- Tasks for this exercise:
1/ In the prom policy excerpt, by what date must the policy be rescinded to avoid legal action?
2/ Reproduce the stretch of the prom policy excerpt from "In a letter" through "to revise it.".
3/ Take the prom policy excerpt further, picking up right after its last sentence.

- Extract provided:

+--

In a letter to the school and the Scott County Central School District, the SPLC threatened legal action unless the policy is rescinded by Feb. 25. Outlined in the student handbook, the policy states that “[h]igh school students will be permitted to invite one guest, girls invite boys and boys invite girls.” Dawson was told by a school administrator that the school board refused to revise it.
“Denying Stacy’s right to bring his boyfriend to prom is blatantly discriminatory and in violation of his constitutional rights,” said Alesdair Ittelson, staff attorney for the SPLC. “This unlawful policy reminds us that anti-gay sentiment still serves as a platform for schools to deny the rights of same-sex couples. We call upon the school district to end this unconstitutional policy and recognize Stacy’s rights without further delay.”
The SPLC’s letter states that under the U.S. Supreme Court’s 1969 decision in Tinker v. Des Moines Independent Community School District, the school cannot censor Dawson’s protected right to free expression. The decision explains that students do not “shed their constitutional rights to freedom of speech or expression at the schoolhouse gates.”

+--

Stored data:
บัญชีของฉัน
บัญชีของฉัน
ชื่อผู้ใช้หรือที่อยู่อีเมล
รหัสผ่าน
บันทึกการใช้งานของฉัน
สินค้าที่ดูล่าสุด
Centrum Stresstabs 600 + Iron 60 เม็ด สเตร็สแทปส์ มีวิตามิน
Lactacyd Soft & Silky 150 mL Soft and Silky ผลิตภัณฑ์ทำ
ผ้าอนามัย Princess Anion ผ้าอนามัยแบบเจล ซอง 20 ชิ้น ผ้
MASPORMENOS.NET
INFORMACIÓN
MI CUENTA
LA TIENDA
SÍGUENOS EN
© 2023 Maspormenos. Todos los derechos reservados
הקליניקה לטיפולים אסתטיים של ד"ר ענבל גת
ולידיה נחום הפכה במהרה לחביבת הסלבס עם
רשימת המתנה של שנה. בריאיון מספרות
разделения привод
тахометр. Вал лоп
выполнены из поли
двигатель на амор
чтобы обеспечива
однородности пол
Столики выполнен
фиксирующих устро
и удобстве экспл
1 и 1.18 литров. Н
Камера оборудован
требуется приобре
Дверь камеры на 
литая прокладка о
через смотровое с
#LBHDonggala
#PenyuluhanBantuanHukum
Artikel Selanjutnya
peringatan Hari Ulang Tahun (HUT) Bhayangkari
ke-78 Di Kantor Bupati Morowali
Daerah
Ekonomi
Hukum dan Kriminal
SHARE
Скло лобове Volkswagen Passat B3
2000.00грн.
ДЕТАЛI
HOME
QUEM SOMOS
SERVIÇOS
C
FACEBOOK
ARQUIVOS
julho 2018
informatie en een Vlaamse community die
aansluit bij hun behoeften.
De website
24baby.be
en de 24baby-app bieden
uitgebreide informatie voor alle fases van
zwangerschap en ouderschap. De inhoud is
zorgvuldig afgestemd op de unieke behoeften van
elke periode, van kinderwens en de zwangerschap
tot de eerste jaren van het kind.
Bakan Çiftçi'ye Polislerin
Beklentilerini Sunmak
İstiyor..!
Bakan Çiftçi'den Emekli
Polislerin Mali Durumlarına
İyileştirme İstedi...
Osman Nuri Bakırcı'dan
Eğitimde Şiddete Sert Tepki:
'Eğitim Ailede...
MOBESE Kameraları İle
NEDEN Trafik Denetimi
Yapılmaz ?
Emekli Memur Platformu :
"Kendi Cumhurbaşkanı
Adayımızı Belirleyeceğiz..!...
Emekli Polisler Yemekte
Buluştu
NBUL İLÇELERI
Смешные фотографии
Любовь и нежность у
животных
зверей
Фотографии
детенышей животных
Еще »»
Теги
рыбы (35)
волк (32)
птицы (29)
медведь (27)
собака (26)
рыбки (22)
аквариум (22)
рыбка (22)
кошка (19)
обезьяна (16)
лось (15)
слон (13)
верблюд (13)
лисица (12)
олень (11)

+--

- Replies:
1/ Feb. 25

2/
In a letter to the school and the Scott County Central School District, the SPLC threatened legal action unless the policy is rescinded by Feb. 25. Outlined in the student handbook, the policy states that “[h]igh school students will be permitted to invite one guest, girls invite boys and boys invite girls.” Dawson was told by a school administrator that the school board refused to revise it.

3/
The letter also cites a Mississippi case, McMillen v. Itawamba County School District, in which a federal court held that a student’s effort to “communicate a message by wearing a tuxedo and to express her identity through attending prom with a same-sex date” was “the type of speech that falls squarely within the purview of the First Amendment and such expression is protected by the First Amendment of the U.S. Constitution.”
In another case cited in the letter, Fricke v. Lynch, a school district had to pay more than $116,000 in damages and attorneys’ fees for denying a student’s right to bring a same-sex date to a school dance.